The scarcity of public debate on this issue – most clearly evident when a person is apprised of the amount of information gathered about them on a regular basis by both corporate & government entities & responds that, “I’m not doing anything illegal, why do I care?” — is a common response, & is not only naïve, but, I believe, unpatriotic.
It’s evident to most Americans that some amount of domestic surveillance is necessary in an increasingly interconnected & borderless world where the risk of “terrorist attacks” on American soil appears to be increasing. The point that many people disagree about revolves around the concept of some — about the degree, amount, & scope of domestic mass surveillance; & frankly – even given the Snowden revelations – public opinion is remarkably uninformed.

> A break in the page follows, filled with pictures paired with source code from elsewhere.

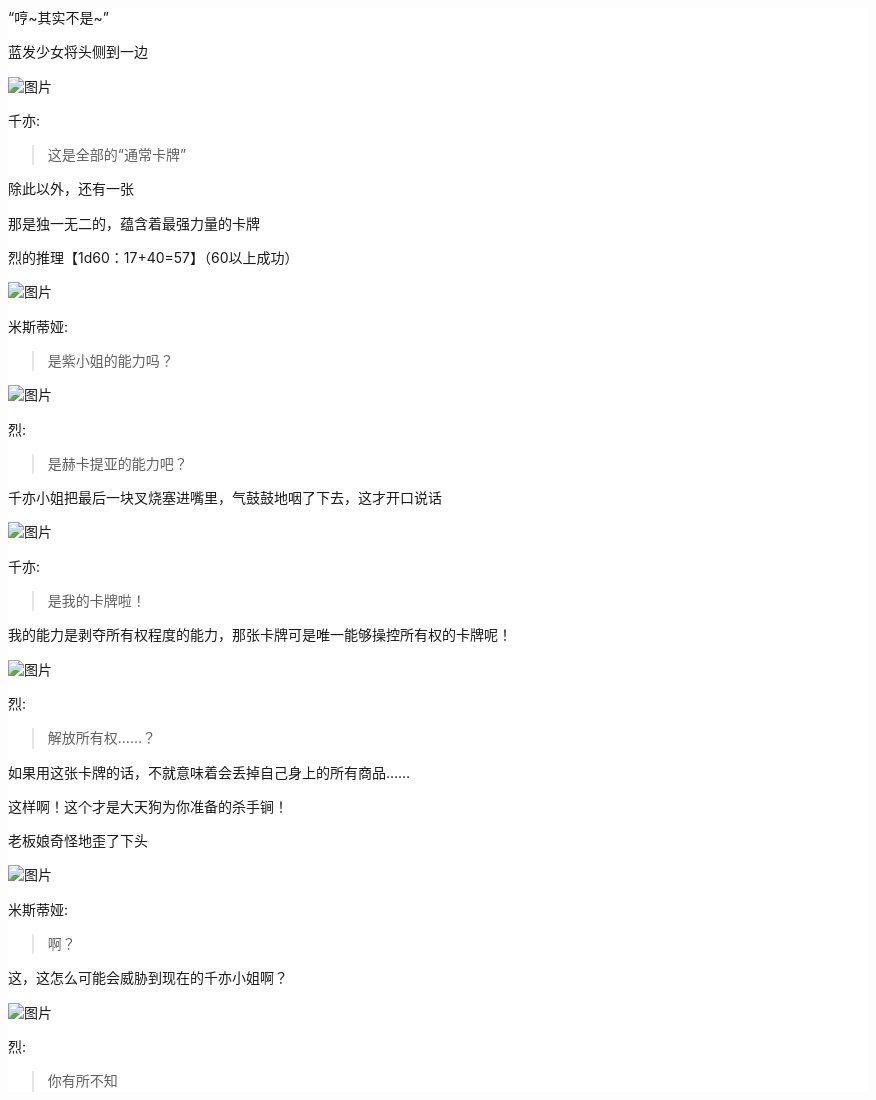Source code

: 

“哼~其实不是~”

蓝发少女将头侧到一边

![图片](http://tiebapic.baidu.com/forum/w%3D580/sign=08b92329b30f4bfb8cd09e5c334e788f/5b7235adcbef7609c18dd52939dda3cc7dd99e0c.jpg)

千亦:
> 这是全部的“通常卡牌”

除此以外，还有一张

那是独一无二的，蕴含着最强力量的卡牌

烈的推理【1d60：17+40=57】（60以上成功）

![图片](http://tiebapic.baidu.com/forum/w%3D580/sign=a1c4925ff01190ef01fb92d7fe1a9df7/e49db451f8198618128bad365ded2e738ad4e63e.jpg)

米斯蒂娅:
> 是紫小姐的能力吗？

![图片](http://tiebapic.baidu.com/forum/w%3D580/sign=60f69e926bd98d1076d40c39113fb807/2eb70e55b319ebc4f96e7ef79526cffc1f1716cb.jpg)

烈:
> 是赫卡提亚的能力吧？



千亦小姐把最后一块叉烧塞进嘴里，气鼓鼓地咽了下去，这才开口说话

![图片](http://tiebapic.baidu.com/forum/w%3D580/sign=6055f648d4fdfc03e578e3b0e43e87a9/bc7e1e4c510fd9f97f8355df322dd42a2934a472.jpg)

千亦:
> 是我的卡牌啦！

我的能力是剥夺所有权程度的能力，那张卡牌可是唯一能够操控所有权的卡牌呢！

![图片](http://tiebapic.baidu.com/forum/w%3D580/sign=9dbfc5c5dcef76093c0b99971edca301/ac6baf64034f78f0667d5bab6e310a55b2191cfe.jpg)

烈:
> 解放所有权……？

如果用这张卡牌的话，不就意味着会丢掉自己身上的所有商品……

这样啊！这个才是大天狗为你准备的杀手锏！

老板娘奇怪地歪了下头

![图片](http://tiebapic.baidu.com/forum/w%3D580/sign=4fdc2819e51fbe091c5ec31c5b600c30/ed27c911728b47108d05eaa3d4cec3fdfc032338.jpg)

米斯蒂娅:
> 啊？

这，这怎么可能会威胁到现在的千亦小姐啊？

![图片](http://tiebapic.baidu.com/forum/w%3D580/sign=f3d32f9ba5fb43161a1f7a7210a54642/67c8211f95cad1c86938b377683e6709c83d5161.jpg)

烈:
> 你有所不知

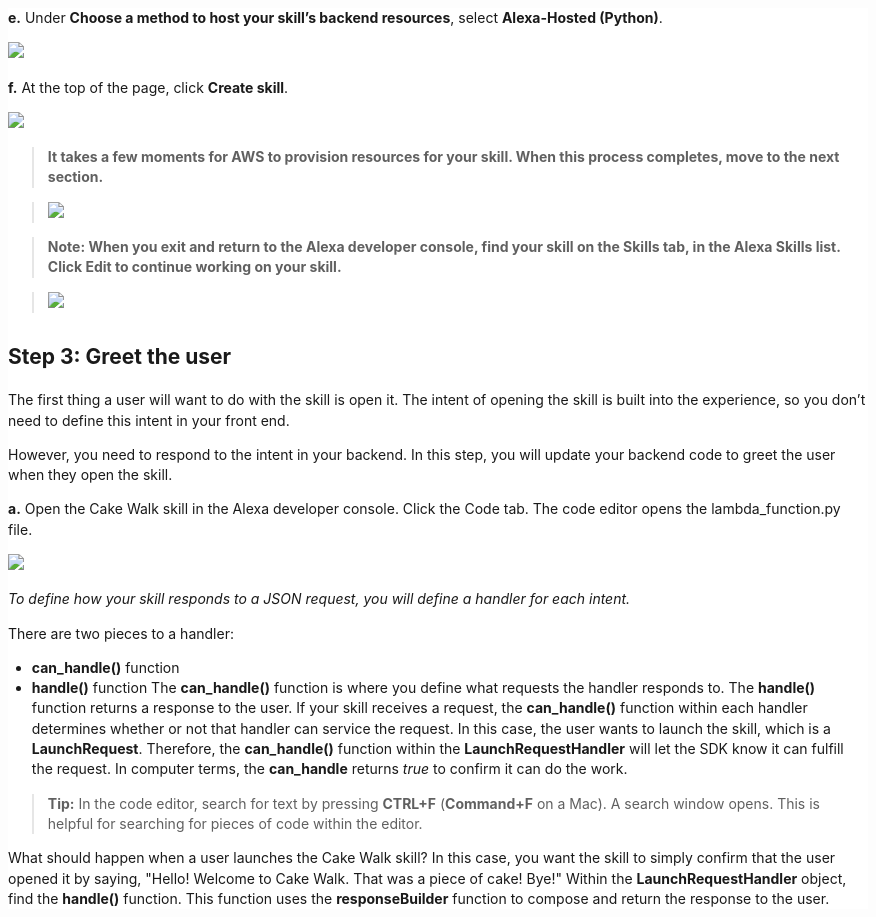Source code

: **e.** Under **Choose a method to host your skill’s backend resources**, select **Alexa-Hosted (Python)**.

![](http://alexa-github.s3.amazonaws.com/alexa-hosted-python.png)

**f.** At the top of the page, click **Create skill**.

![](http://alexa-github.s3.amazonaws.com/create-skill-button.png)

> **It takes a few moments for AWS to provision resources for your skill. When this process completes, move to the next section.**

>![](https://d3ogm7ac91k97u.cloudfront.net/content/dam/alexa/alexa-skills-kit/courses/cake-walk/3/building-a-skill-2f-2.png)

> **Note: When you exit and return to the Alexa developer console, find your skill on the Skills tab, in the Alexa Skills list. Click Edit to continue working on your skill.**

> ![](https://d3ogm7ac91k97u.cloudfront.net/content/dam/alexa/alexa-skills-kit/courses/cake-walk/3/building-a-skill-2f-3.png)

## Step 3: Greet the user
The first thing a user will want to do with the skill is open it. The intent of opening the skill is built into the experience, so you don’t need to define this intent in your front end.

However, you need to respond to the intent in your backend. In this step, you will update your backend code to greet the user when they open the skill.

**a.** Open the Cake Walk skill in the Alexa developer console. Click the Code tab. The code editor opens the lambda_function.py file.

![](http://alexa-github.s3.amazonaws.com/python-code-tab.png)

_To define how your skill responds to a JSON request, you will define a handler for each intent._

There are two pieces to a handler:
* **can_handle()** function
* **handle()** function
The **can_handle()** function is where you define what requests the handler responds to. The **handle()** function returns a response to the user.
If your skill receives a request, the **can_handle()** function within each handler determines whether or not that handler can service the request.
In this case, the user wants to launch the skill, which is a **LaunchRequest**. Therefore, the **can_handle()** function within the **LaunchRequestHandler** will let the SDK know it can fulfill the request. In computer terms, the **can_handle** returns _true_ to confirm it can do the work.

> **Tip:** In the code editor, search for text by pressing **CTRL+F** (**Command+F** on a Mac). A search window opens. This is helpful for searching for pieces of code within the editor.
>
What should happen when a user launches the Cake Walk skill? In this case, you want the skill to simply confirm that the user opened it by saying, "Hello! Welcome to Cake Walk. That was a piece of cake! Bye!"
Within the **LaunchRequestHandler** object, find the **handle()** function. This function uses the **responseBuilder** function to compose and return the response to the user.
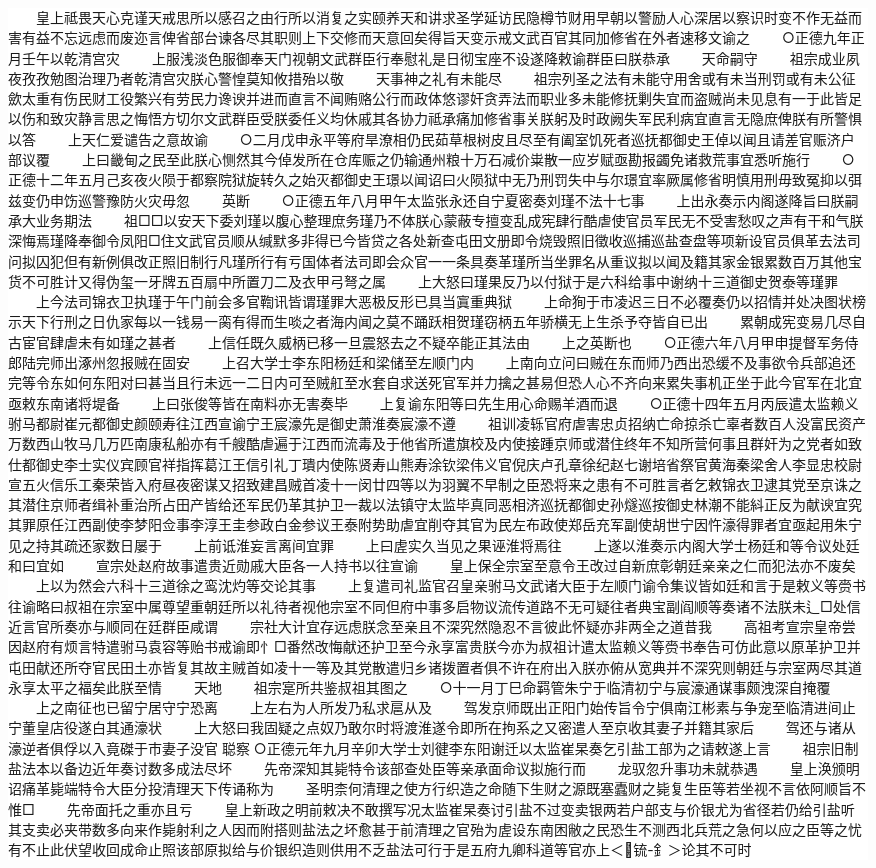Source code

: 　　皇上祗畏天心克谨天戒思所以感召之由行所以消复之实颐养天和讲求圣学延访民隐樽节财用早朝以警励人心深居以察识时变不作无益而害有益不忘远虑而废迩言俾省部台谏各尽其职则上下交修而天意回矣得旨天变示戒文武百官其同加修省在外者速移文谕之
　　○正德九年正月壬午以乾清宫灾
　　上服浅淡色服御奉天门视朝文武群臣行奉慰礼是日彻宝座不设遂降敕谕群臣曰朕恭承
　　天命嗣守
　　祖宗成业夙夜孜孜勉图治理乃者乾清宫灾朕心警惶莫知攸措殆以敬
　　天事神之礼有未能尽
　　祖宗列圣之法有未能守用舍或有未当刑罚或有未公征歛太重有伤民财工役繁兴有劳民力谗谀并进而直言不闻贿赂公行而政体悠谬奸贪弄法而职业多未能修抚剿失宜而盗贼尚未见息有一于此皆足以伤和致灾静言思之悔悟方切尔文武群臣受朕委任义均休戚其各协力祗承痛加修省事关朕躬及时政阙失军民利病宜直言无隐庶俾朕有所警惧以答
　　上天仁爱谴告之意故谕
　　○二月戊申永平等府旱潦相仍民茹草根树皮且尽至有阖室饥死者巡抚都御史王倬以闻且请差官赈济户部议覆
　　上曰畿甸之民至此朕心恻然其今倬发所在仓库赈之仍输通州粮十万石减价粜散一应岁赋亟勘报蠲免诸救荒事宜悉听施行
　　○正德十二年五月己亥夜火陨于都察院狱旋转久之始灭都御史王璟以闻诏曰火陨狱中无乃刑罚失中与尔璟宜率厥属修省明慎用刑毋致冤抑以弭兹变仍申饬巡警豫防火灾毋忽
　　英断
　　○正德五年八月甲午太监张永还自宁夏密奏刘瑾不法十七事
　　上出永奏示内阁遂降旨曰朕嗣承大业务期法
　　祖□□以安天下委刘瑾以腹心整理庶务瑾乃不体朕心蒙蔽专擅变乱成宪肆行酷虐使官员军民无不受害愁叹之声有干和气朕深悔焉瑾降奉御令凤阳□住文武官员顺从缄默多非得已今皆贷之各处新查屯田文册即令烧毁照旧徵收巡捕巡盐查盘等项新设官员俱革去法司问拟囚犯但有新例俱改正照旧制行凡瑾所行有亏国体者法司即会众官一一条具奏革瑾所当坐罪名从重议拟以闻及籍其家金银累数百万其他宝货不可胜计又得伪玺一牙牌五百扇中所置刀二及衣甲弓弩之属
　　上大怒曰瑾果反乃以付狱于是六科给事中谢纳十三道御史贺泰等瑾罪
　　上今法司锦衣卫执瑾于午门前会多官鞫讯皆谓瑾罪大恶极反形已具当寘重典狱
　　上命狥于市凌迟三日不必覆奏仍以招情并处决图状榜示天下行刑之日仇家每以一钱易一脔有得而生啖之者海内闻之莫不踊跃相贺瑾窃柄五年骄横无上生杀予夺皆自已出
　　累朝成宪变易几尽自古宦官肆虐未有如瑾之甚者
　　上信任既久威柄已移一旦震怒去之不疑卒能正其法由
　　上之英断也
　　○正德六年八月甲申提督军务侍郎陆完师出涿州忽报贼在固安
　　上召大学士李东阳杨廷和梁储至左顺门内
　　上南向立问曰贼在东而师乃西出恐缓不及事欲令兵部追还完等令东如何东阳对曰甚当且行未远一二日内可至贼舡至水套自求送死官军并力擒之甚易但恐人心不齐向来累失事机正坐于此今官军在北宜亟敕东南诸将堤备
　　上曰张俊等皆在南料亦无害奏毕
　　上复谕东阳等曰先生用心命赐羊酒而退
　　○正德十四年五月丙辰遣太监赖义驸马都尉崔元都御史颜颐寿往江西宣谕宁王宸濠先是御史萧淮奏宸濠不遵
　　祖训凌轹官府虐害忠贞招纳亡命掠杀亡辜者数百人没富民资产万数西山牧马几万匹南康私船亦有千艘酷虐遍于江西而流毒及于他省所遣旗校及内使接踵京师或潜住终年不知所营何事且群奸为之党者如致仕都御史李士实仪宾顾官祥指挥葛江王信引礼丁璝内使陈贤寿山熊寿涂钦梁伟义官倪庆卢孔章徐纪赵七谢培省祭官黄海秦梁舍人李显忠校尉宣五火信乐工秦荣皆入府昼夜密谋又招致建昌贼首凌十一闵廿四等以为羽翼不早制之臣恐将来之患有不可胜言者乞敕锦衣卫逮其党至京诛之其潜住京师者缉补重治所占田产皆给还军民仍革其护卫一裁以法镇守太监毕真同恶相济巡抚都御史孙燧巡按御史林潮不能紏正反为献谀宜究其罪原任江西副使李梦阳佥事李淳王圭参政白金参议王泰附势助虐宜削夺其官为民左布政使郑岳充军副使胡世宁因忤濠得罪者宜亟起用朱宁见之持其疏还家数日屡于
　　上前诋淮妄言离间宜罪
　　上曰虗实久当见之果诬淮将焉往
　　上遂以淮奏示内阁大学士杨廷和等令议处廷和曰宜如
　　宣宗处赵府故事遣贵近勋戚大臣各一人持书以往宣谕
　　皇上保全宗室至意令王改过自新庶彰朝廷亲亲之仁而犯法亦不废矣
　　上以为然会六科十三道徐之鸾沈灼等交论其事
　　上复遣司礼监官召皇亲驸马文武诸大臣于左顺门谕令集议皆如廷和言于是敕义等赍书往谕略曰叔祖在宗室中属尊望重朝廷所以礼待者视他宗室不同但府中事多启物议流传道路不无可疑往者典宝副阎顺等奏诸不法朕未辶□处信近言官所奏亦与顺同在廷群臣咸谓
　　宗社大计宜存远虑朕念至亲且不深究然隐忍不言彼此怀疑亦非两全之道昔我
　　高祖考宣宗皇帝尝因赵府有烦言特遣驸马袁容等贻书戒谕即忄□番然改悔献还护卫至今永享富贵朕今亦为叔祖计遣太监赖义等赍书奉告可仿此意以原革护卫并屯田献还所夺官民田土亦皆复其故主贼首如凌十一等及其党散遣归乡诸拨置者俱不许在府出入朕亦俯从宽典并不深究则朝廷与宗室两尽其道永享太平之福矣此朕至情
　　天地
　　祖宗寔所共鉴叔祖其图之
　　○十一月丁巳命羁管朱宁于临清初宁与宸濠通谋事颇洩深自掩覆
　　上之南征也已留宁居守宁恐离
　　上左右为人所发乃私求扈从及
　　驾发京师既出正阳门始传旨令宁俱南江彬素与争宠至临清进间止宁董皇店役遂白其通濠状
　　上大怒曰我固疑之点奴乃敢尔时将渡淮遂令即所在拘系之又密遣人至京收其妻子并籍其家后
　　驾还与诸从濠逆者俱俘以入竟磔于市妻子没官
聪察
○正德元年九月辛卯大学士刘徤李东阳谢迁以太监崔杲奏乞引盐工部为之请敕遂上言
　　祖宗旧制盐法本以备边近年奏讨数多成法尽坏
　　先帝深知其毙特令该部查处臣等亲承面命议拟施行而
　　龙驭忽升事功未就恭遇
　　皇上涣颁明诏痛革毙端特令大臣分投清理天下传诵称为
　　圣明柰何清理之使方行织造之命随下生财之源既塞蠹财之毙复生臣等若坐视不言依阿顺旨不惟□
　　先帝面托之重亦且亏
　　皇上新政之明前敕决不敢撰写况太监崔杲奏讨引盐不过变卖银两若户部支与价银尤为省径若仍给引盐听其支卖必夹带数多向来作毙射利之人因而附搭则盐法之坏愈甚于前清理之官殆为虗设东南困敝之民恐生不测西北兵荒之急何以应之臣等之忧有不止此伏望收回成命止照该部原拟给与价银织造则供用不乏盐法可行于是五府九卿科道等官亦上＜锍-釒＞论其不可时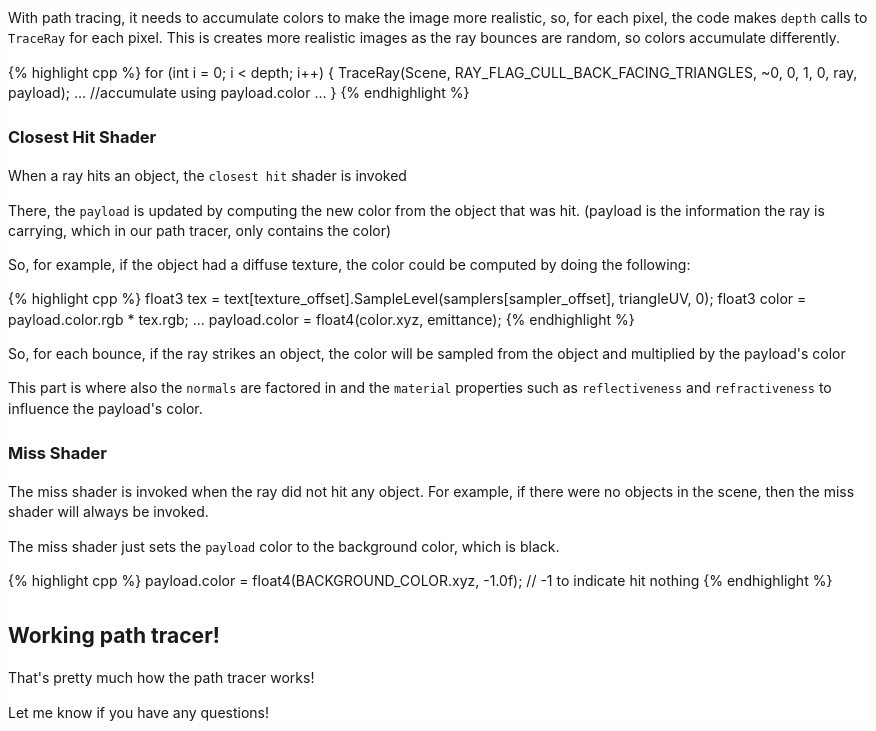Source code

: With path tracing, it needs to accumulate colors to make the image more realistic, so, for each pixel, the code makes `depth` calls to `TraceRay` for each pixel. This is creates more realistic images as the ray bounces are random, so colors accumulate differently.

{% highlight cpp %}
for (int i = 0; i < depth; i++) {
    TraceRay(Scene, RAY_FLAG_CULL_BACK_FACING_TRIANGLES, ~0, 0, 1, 0, ray, payload);
    ...
    //accumulate using payload.color
    ...
}
{% endhighlight %}

### Closest Hit Shader

When a ray hits an object, the `closest hit` shader is invoked

There, the `payload` is updated by computing the new color from the object that was hit. (payload is the information the ray is carrying, which in our path tracer, only contains the color)

So, for example, if the object had a diffuse texture, the color could be computed by doing the following:

{% highlight cpp %}
float3 tex = text[texture_offset].SampleLevel(samplers[sampler_offset], triangleUV, 0);
float3 color = payload.color.rgb * tex.rgb;
...
payload.color = float4(color.xyz, emittance);
{% endhighlight %}

So, for each bounce, if the ray strikes an object, the color will be sampled from the object and multiplied by the payload's color

This part is where also the `normals` are factored in and the `material` properties such as `reflectiveness` and `refractiveness` to influence the payload's color.

### Miss Shader

The miss shader is invoked when the ray did not hit any object. For example, if there were no objects in the scene, then the miss shader will always be invoked.

The miss shader just sets the `payload` color to the background color, which is black.

{% highlight cpp %}
payload.color = float4(BACKGROUND_COLOR.xyz, -1.0f); // -1 to indicate hit nothing
{% endhighlight %}

## Working path tracer!

<p align="center">
<iframe src="https://giphy.com/embed/Wvh1de6cFXcWc" width="394" height="480" frameBorder="0" class="giphy-embed" allowFullScreen></iframe><p><a href="https://giphy.com/gifs/spongebob-squarepants-patrick-star-hinaing-sa-buhay-Wvh1de6cFXcWc"></a></p>
</p>

That's pretty much how the path tracer works!

Let me know if you have any questions!
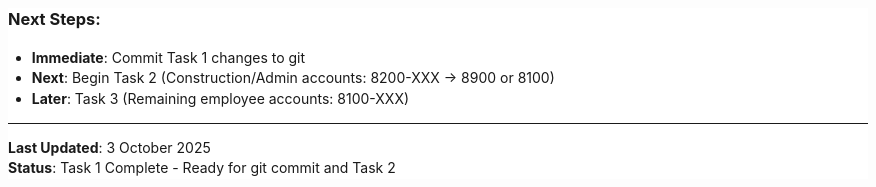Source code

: ### Next Steps:
- **Immediate**: Commit Task 1 changes to git
- **Next**: Begin Task 2 (Construction/Admin accounts: 8200-XXX → 8900 or 8100)
- **Later**: Task 3 (Remaining employee accounts: 8100-XXX)

---

**Last Updated**: 3 October 2025  
**Status**: Task 1 Complete - Ready for git commit and Task 2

Privacy is a fundamental right, even though it is difficult to define exactly what that right entails. The right to privacy underpins other rights and freedoms, including freedom of expression, association and belief. The ability to communicate anonymously without governments knowing our identity has historically played an important role in safeguarding free expression & strengthening political accountability
The U. S. Constitution contains no express right to privacy.
However, The Bill of Rights clearly reflects the concern of James Madison and other founders for protecting specific aspects of privacy, such as the privacy of beliefs (1st Amendment), privacy of the home against demands that it be used to house soldiers (3rd Amendment), privacy of the person and possessions against unreasonable searches (4th Amendment), and the 5th Amendment’s privilege against self-incrimination, which provides protection for the privacy of personal information. In addition, the Ninth Amendment states that the “enumeration of certain rights” in the Bill of Rights “shall not be construed to deny or disparage other rights retained by the people.” The meaning of the Ninth Amendment is elusive, but some persons (including Justice Goldberg in his Griswold concurrence) have interpreted the Ninth Amendment as justification for broadly reading the Bill of Rights to protect privacy in ways not specifically provided in the first eight amendments.
For the above reasons, my sense is that most of us believe that American citizens: Be adequately forewarned about the willy-nilly archiving of personal information, (be it virtual or physical) — their “privacy”, as it were; & that they always be given ample & liberal opportunities to, “Opt-Out” of revealing personal information or classes pf personal information.
It is clear that a division exists in both the House & Senate regarding which agency – DHS (a public agency) or NSA (a defense agency) – will ultimately be responsible as a clearinghouse for the sharing of surveillance information. It is clear from historical, functional, & accountability data that defense and intelligence agencies operate differently from civilian or law enforcement agencies – particularly w/ regards to privacy issues.
The difficult issue here is: How do we most effectively monitor IP-based & cellular communications for, “evil-doers”, while, at the same time refraining from turning these same measures into a backdoor wiretapping program, which – many believe – infringes on a fundamental right to privacy?